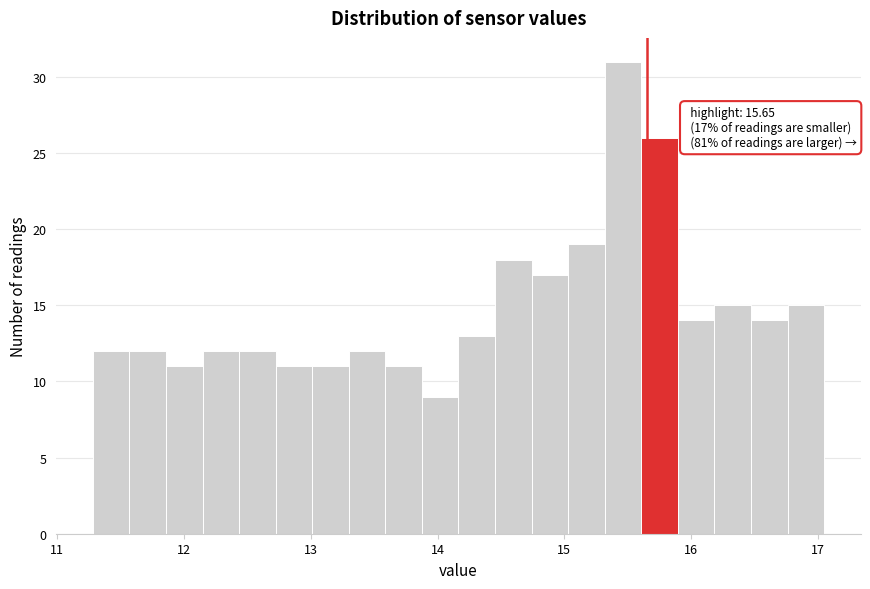

Read against the x-axis, roughly where is the centre of the tallest bar?

15.5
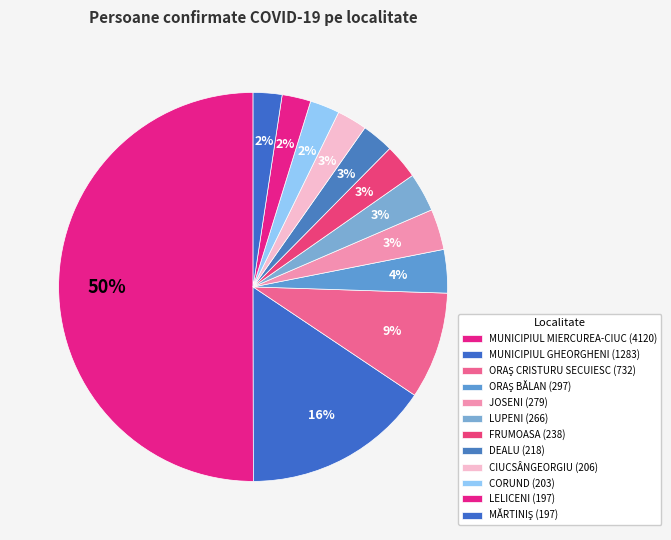

What percentage is the CIUCSÂNGEORGIU slice, to the nearest percent?

3%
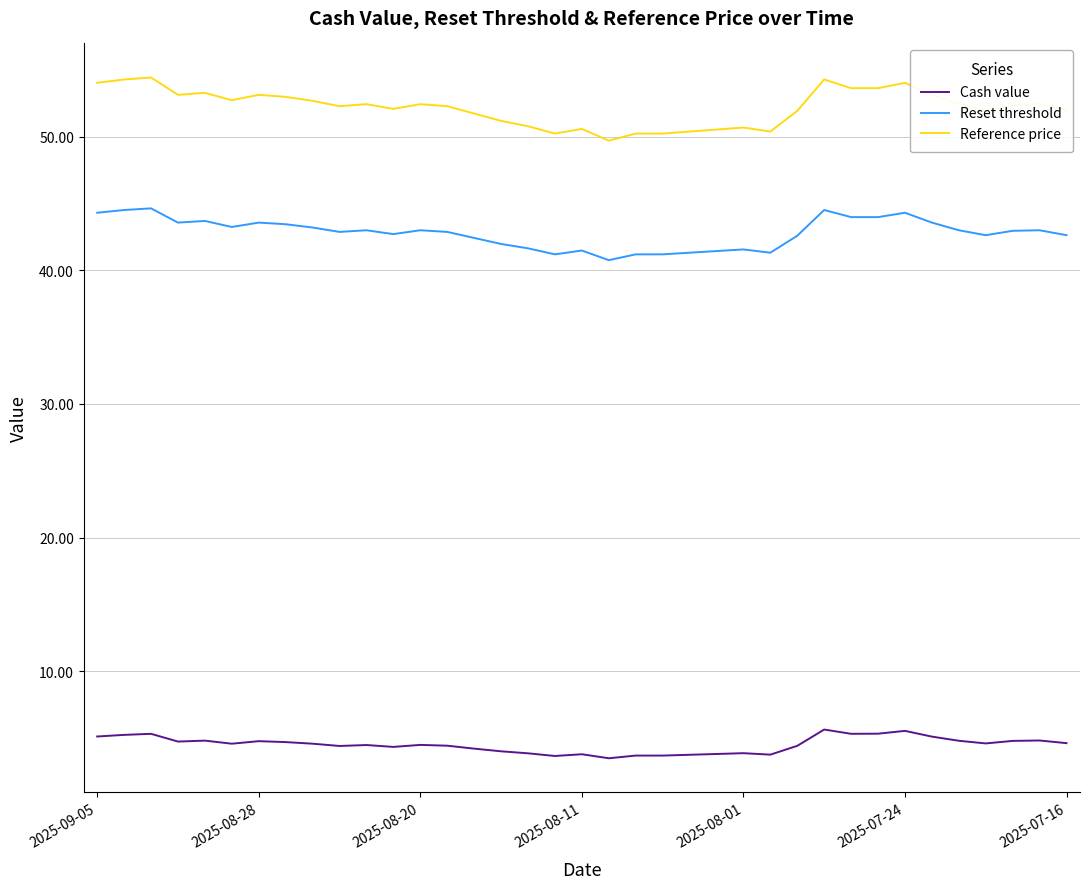

Rank the series by their average value, from lowest to highest.

Cash value, Reset threshold, Reference price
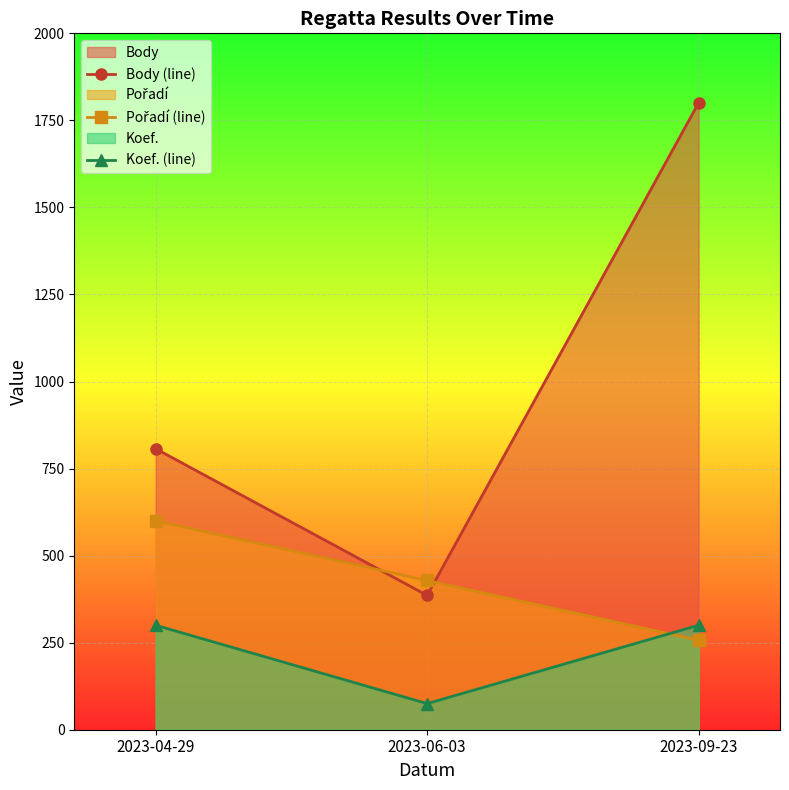

True or false: Koef. (line) has a value of 91.7 at 2023-09-23.

False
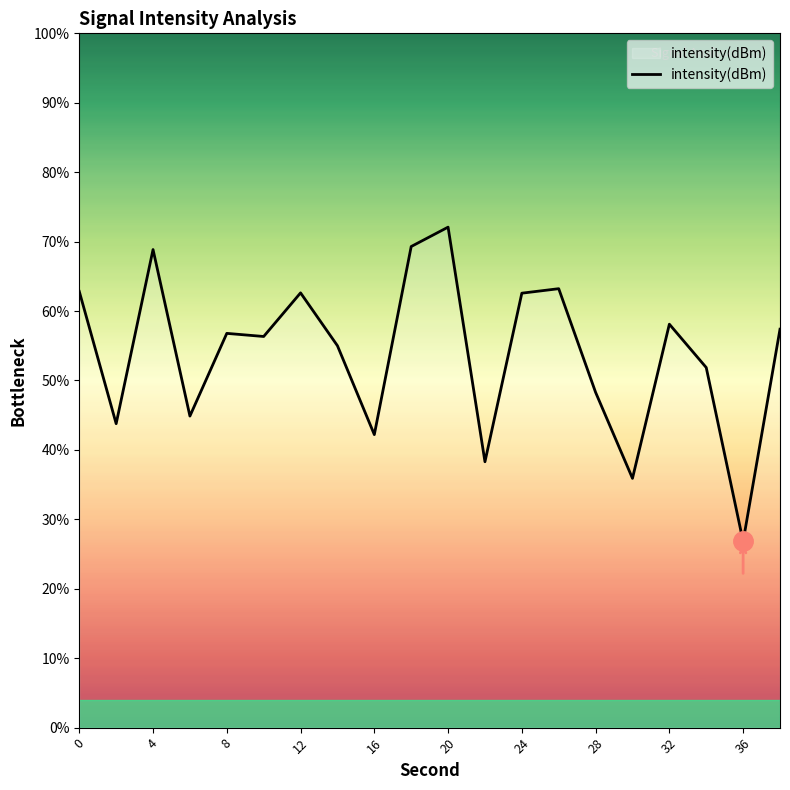

What is the minimum value shown in the chart?

26.8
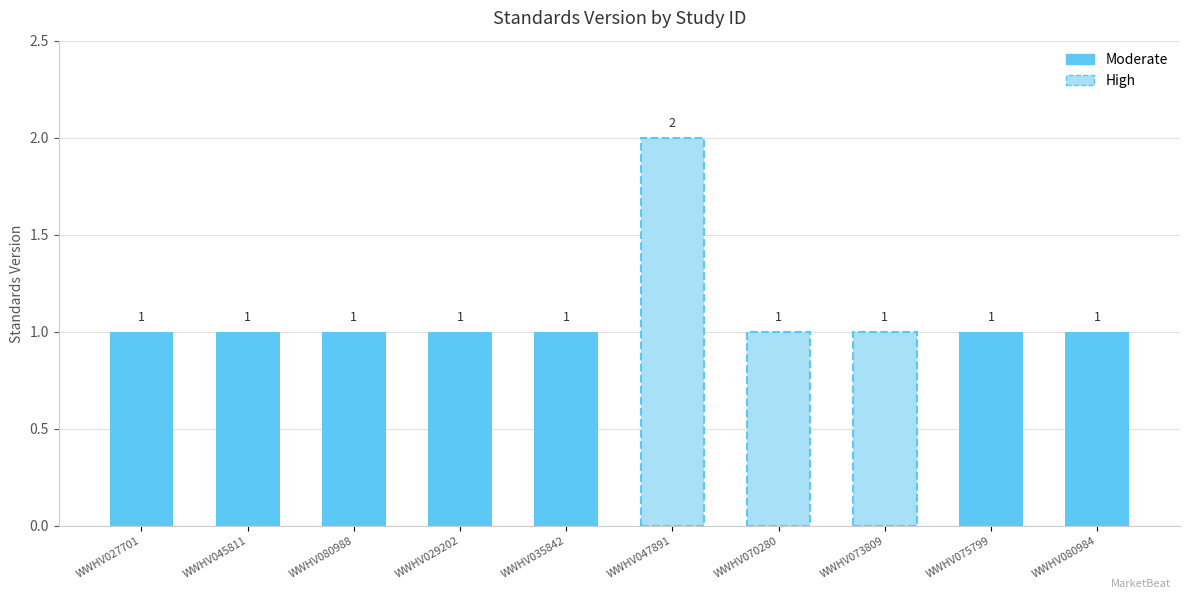

How many data points are above 1?

1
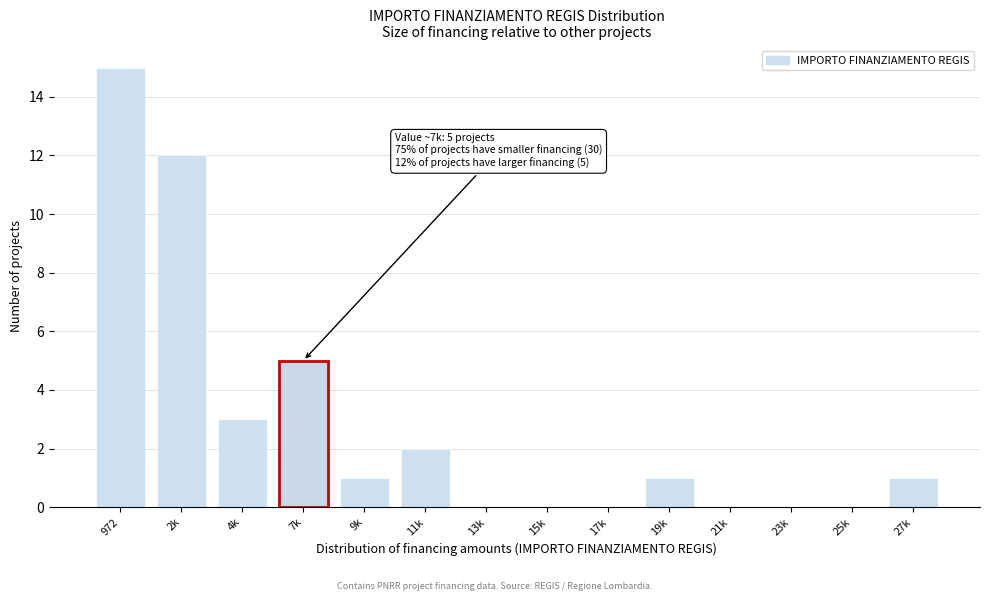

Reading right to left, list all the values displayed in this chart.

27k=1	25k=0	23k=0	21k=0	19k=1	17k=0	15k=0	13k=0	11k=2	9k=1	7k=5	4k=3	2k=12	972=15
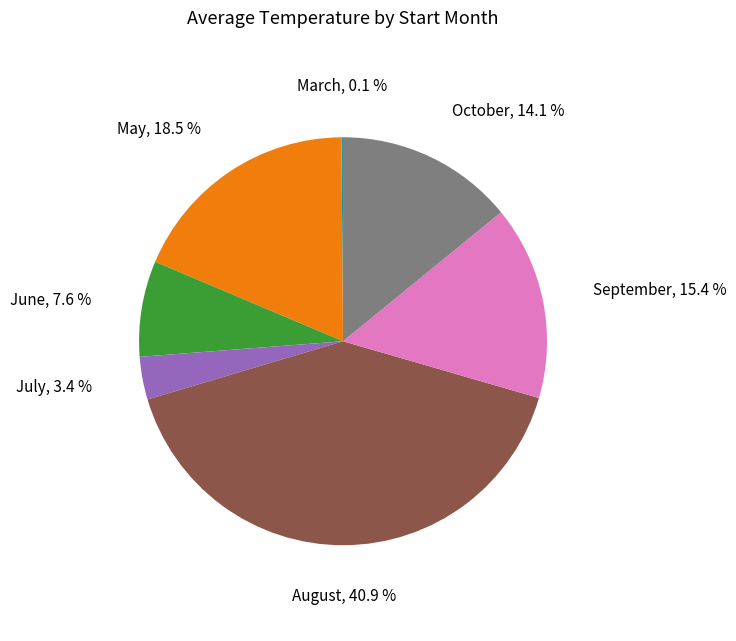

What is the largest slice in the pie chart?

August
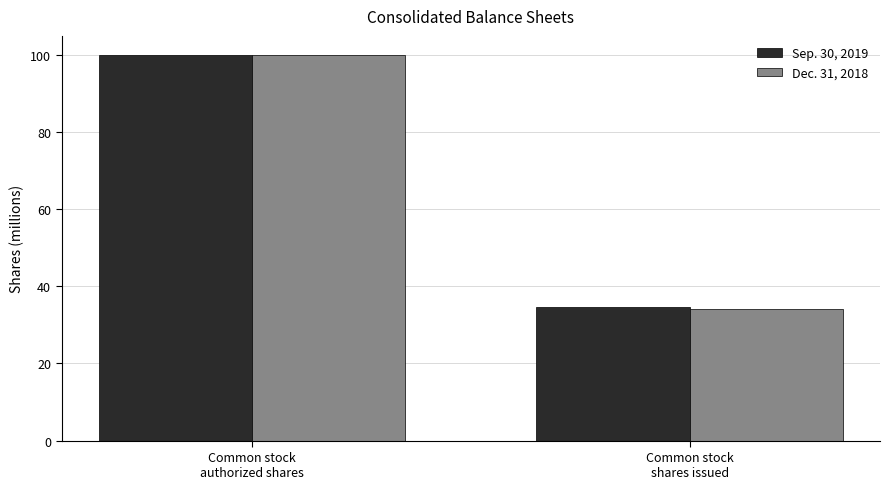

Reading right to left, list all the values displayed in this chart.

Sep. 30, 2019: 34.6	100.0
Dec. 31, 2018: 34.2	100.0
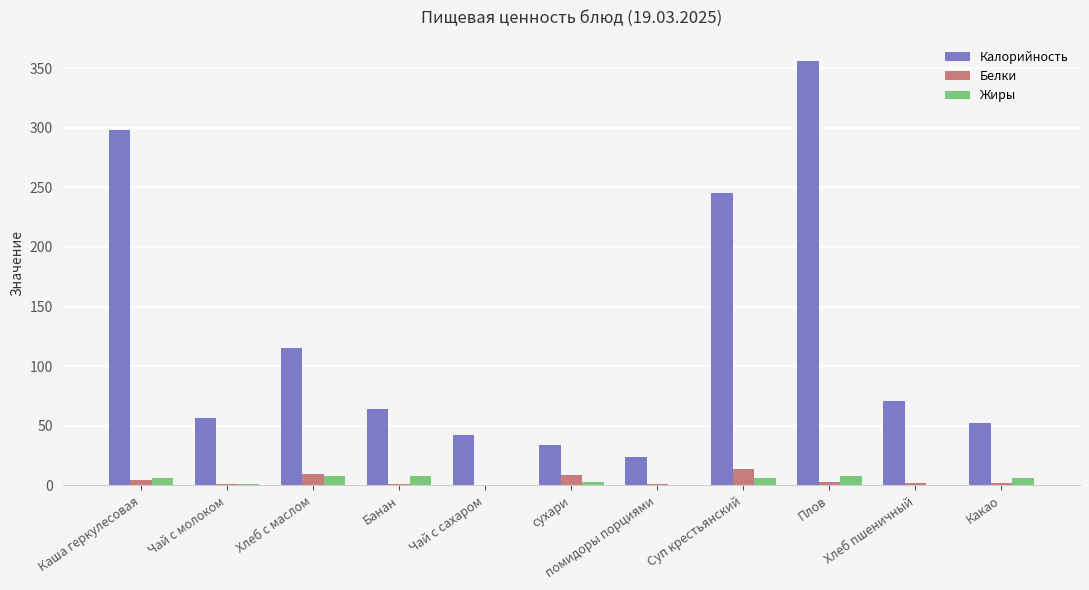

Are the bars grouped side by side (vs. stacked)?

Yes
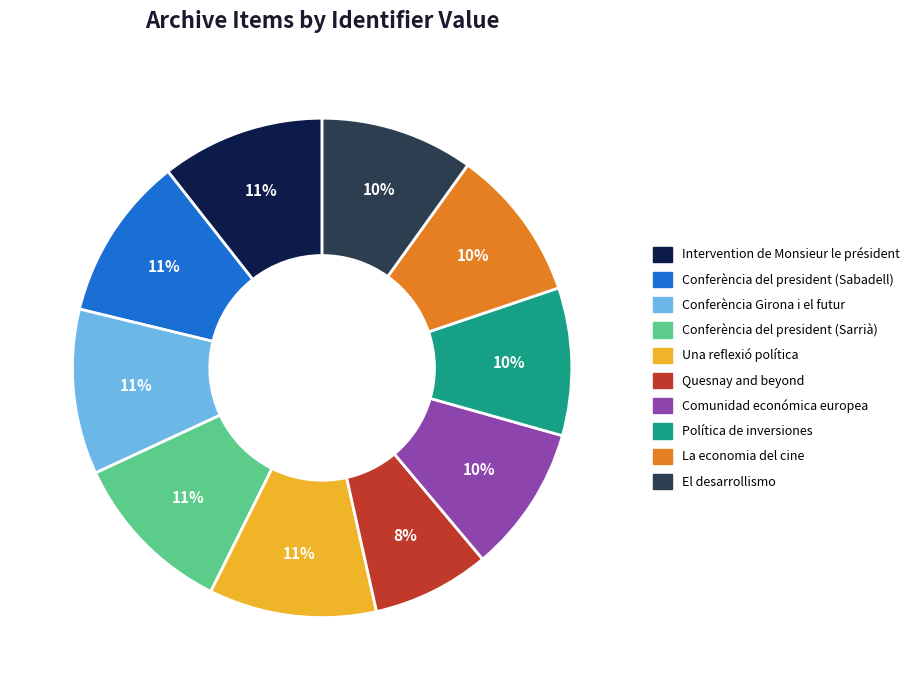

To the nearest percent, what is the difference between the Quesnay and beyond and Intervention de Monsieur le président slice percentages?

3%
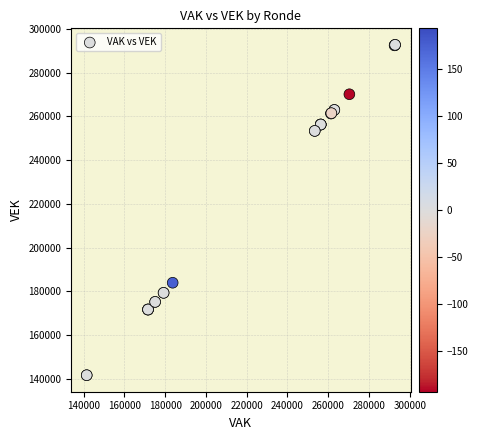

What Y value in the scatter plot is closest to 217156?

183872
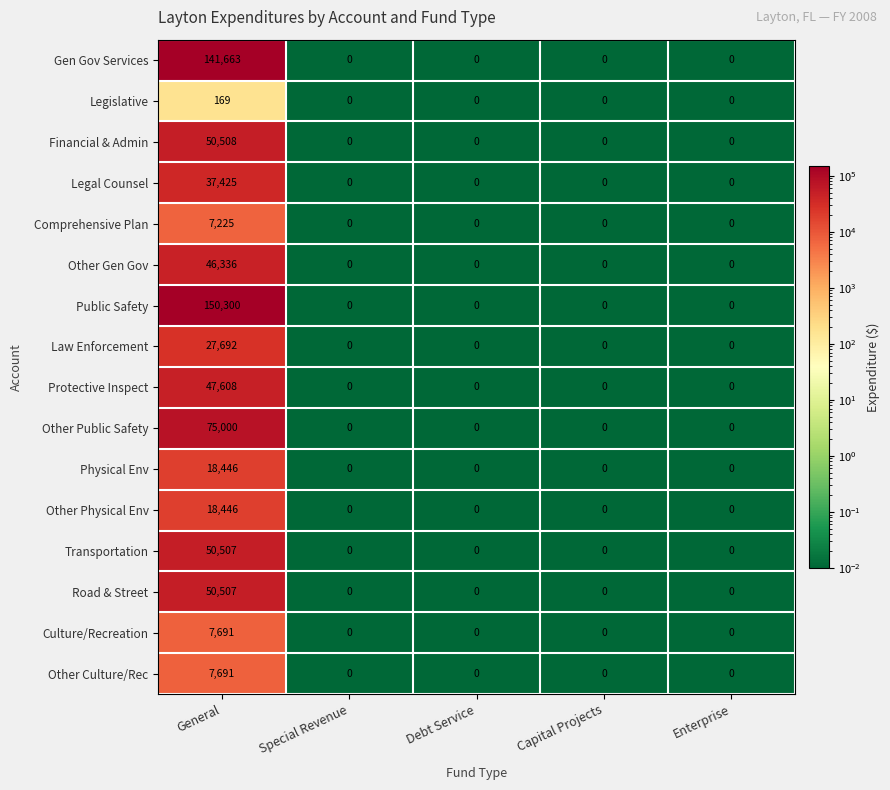

At which category is the sum across all series the highest?

General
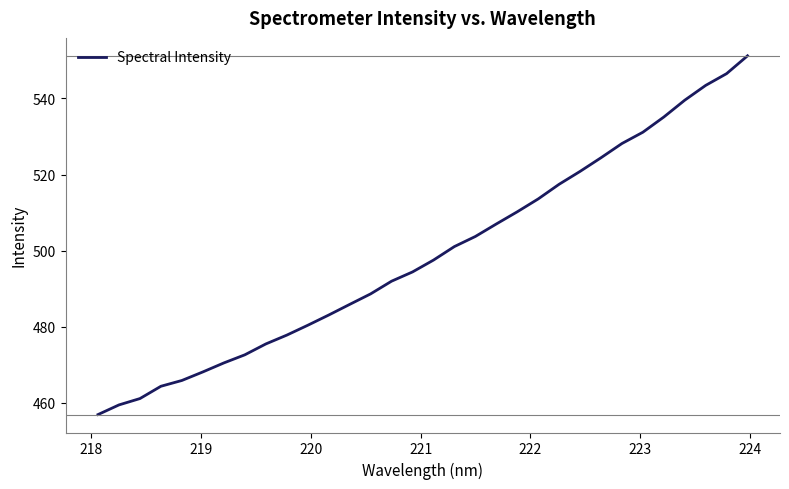

Is this an area chart (filled region under the line)?

No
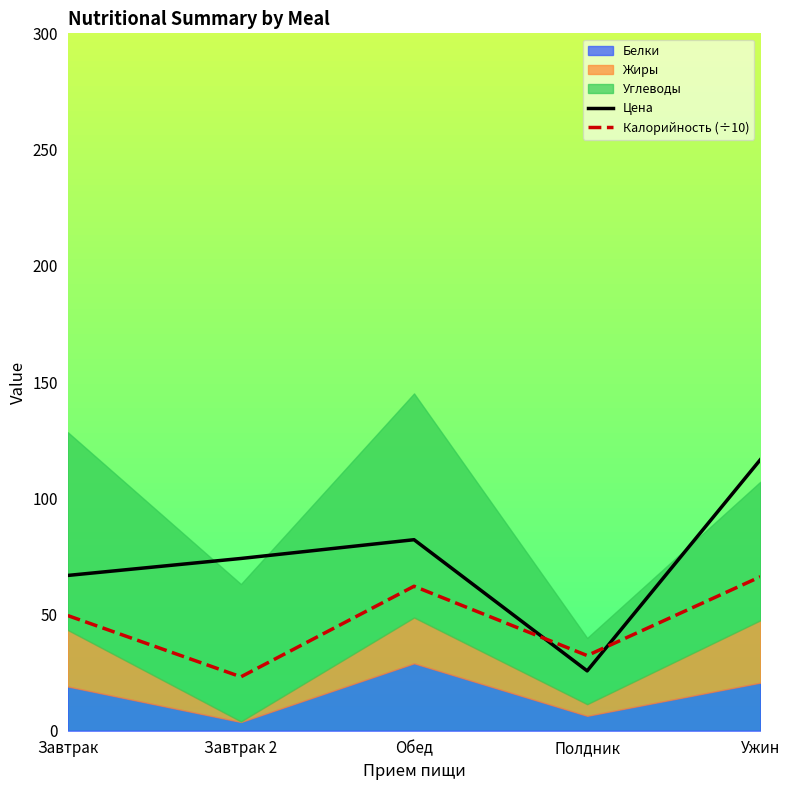

At how many categories does at least one series exceed 115?

1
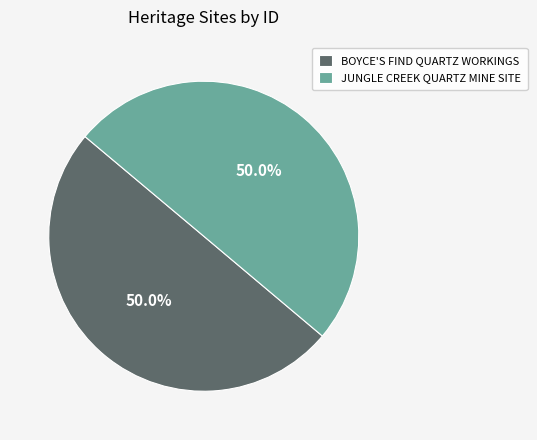

Approximately how many times larger is the value at BOYCE'S FIND QUARTZ WORKINGS compared to JUNGLE CREEK QUARTZ MINE SITE?

1.0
*-*-*
HOW TO COMPLETE THIS TASK: Show each line of the items above that contains the word "slice".

RESPONSE TO THE TASK:
What percentage is the CIUCSÂNGEORGIU slice, to the nearest percent?
What is the largest slice in the pie chart?
To the nearest percent, what is the difference between the Quesnay and beyond and Intervention de Monsieur le président slice percentages?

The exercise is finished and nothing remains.